I can understand the phone and book.... but a lamp?
then again, there is evidence that she broke up with him because he was actively trying not to find a job while stealing her possesions and selling them for money to buy booze... and that he didn't really love her as much as need her to support him.... so he probably had it coming.
It's... really not. O.o
If you need a job, and you go apply to fast food places, you could probably have a job the very next day. Those places are literally always looking for reliable people to fill shifts. They're understaffed almost every day. The real joke here is that people think they are above jobs like that. I am working a good job right now, but if I needed money I'd be back to ringing up people's #6 with no pickles in a f'ing heartbeat.
I want you to understand that your preconceptions are not universally applicable and may not even accord with the trend. But even if you don't, I hope you can judge flesh-and-blood individuals, real people, in your daily life appropriately and not out of complete fucking ignorance.

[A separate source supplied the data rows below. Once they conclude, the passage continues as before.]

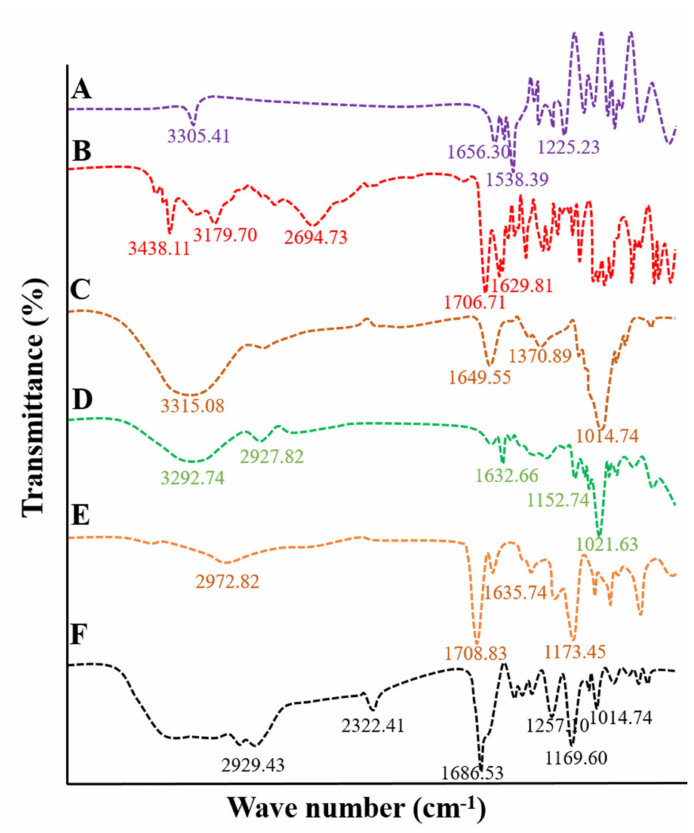
Figure 2. FTIR spectra of ( A ) MBA, ( B ) acyclovir, ( C ) tamarind gum, ( D ) β -CD, ( E ) MAA, and ( F ) formulation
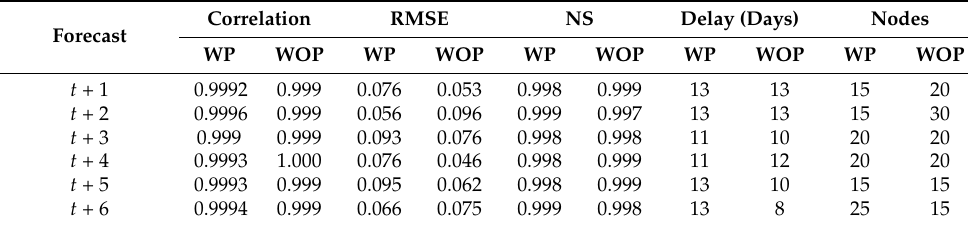
Symbology. W = models with precipitation, WOP = models without precipitation, RMSE = root mean square error, NS = Nash–Sutcliffe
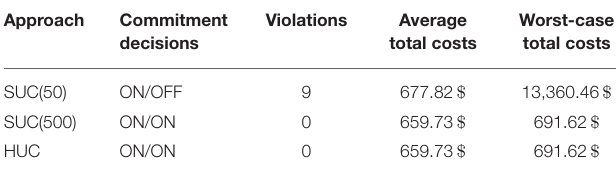
TABLE 2 | Comparison between SUC and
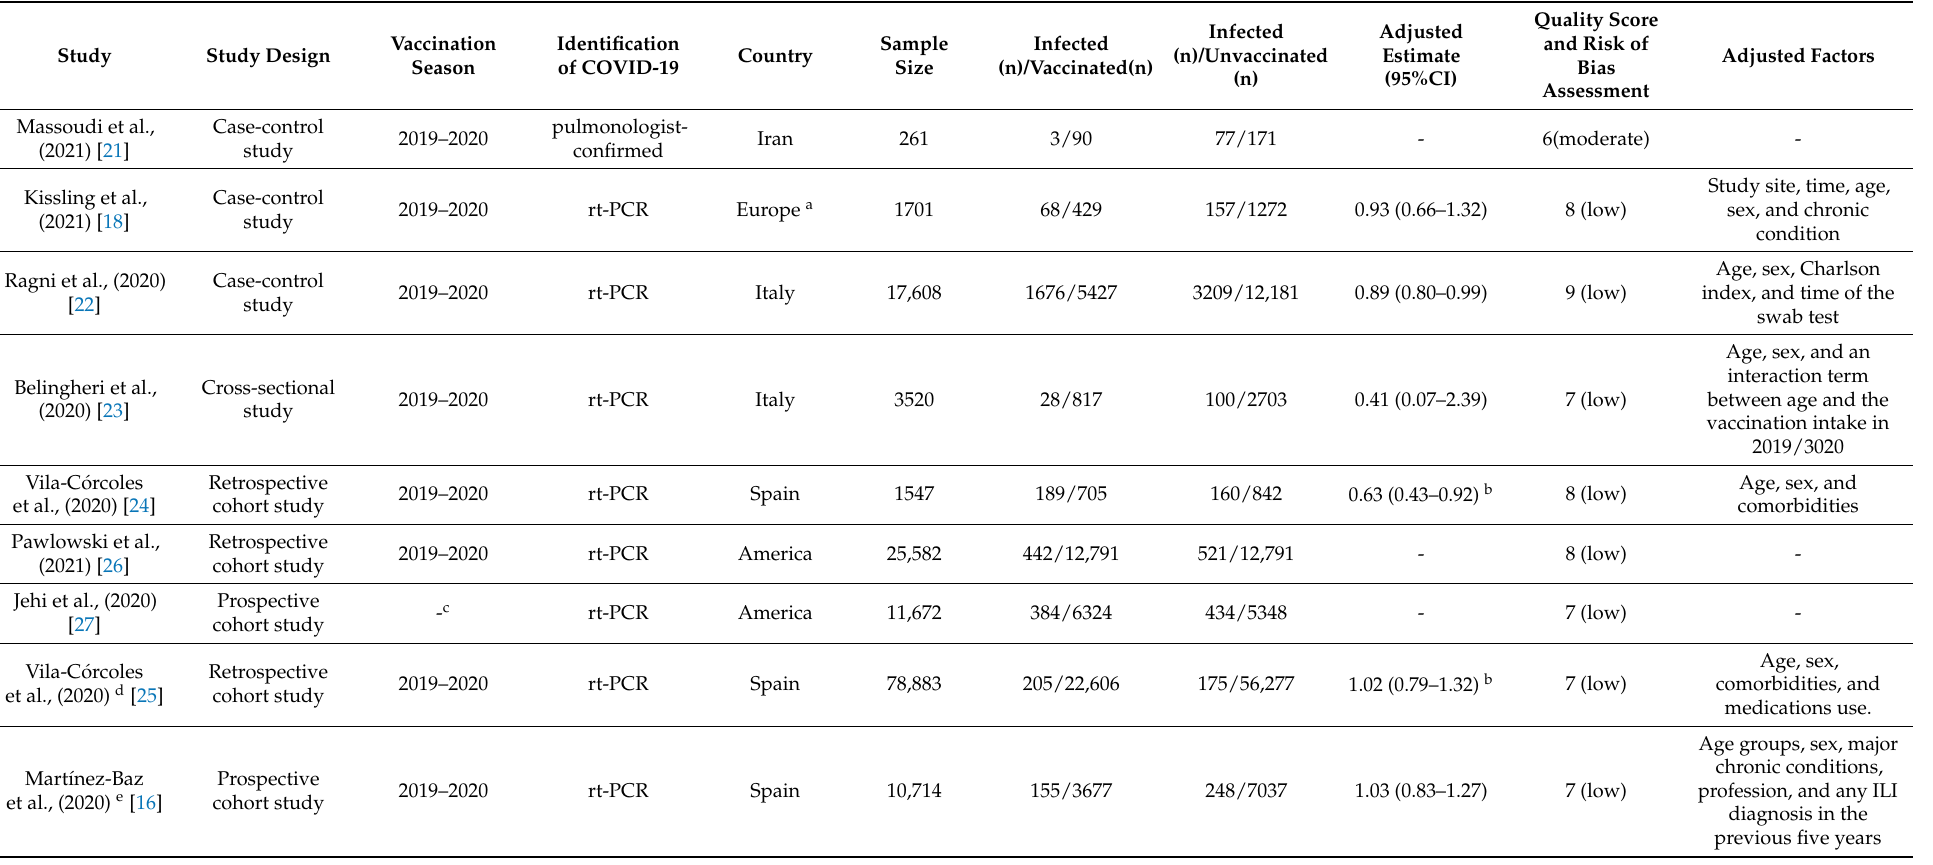
Table 1. Baseline characteristics of the 12 included studies that assessed the association between influenza vaccination and SARS-CoV-2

It is significantly easier to get a job, at least a casual minimum wage job, if you actually go out and apply for one, rather than writing stupid (albeit funny) applications to jobs that don't exist.
What you could do is realize I was trying to place my point of view into an argument on the internet and not make base and aggressive assumptions about my preconceptions. Of course I know that what happens to me doesn't happen to everybody. I am fortunate, but I am not an entitled suburban white boy who doesn't realize that there are just simply not enough jobs for as many people as there are.
But instead of continuing to tell you how your aggression was completely unnecessary, I'll drop it and basically just voice my general agreement with AnteCantelope
Oh. Well in that case, I wholeheartedly agree.
I merely bristled at the assertion that anyone can get a casual, minimum wage job and it's really not that hard. In today's job market one just can't make those broad generalizations.
This isn't the place for anecdotes but as someone who IS white, upper-middle class, and hasn't experienced financial strife (though I was never, ever spoiled), I have intimate experience with people whose circumstances have forced them into living situations or places of residency where a minimum wage job is a goddamned luxury - and what's more, nearly impossible to find.
But I'm not here to threadshit or unload my baggage, merely making an observation. And I agree with both you and Rend.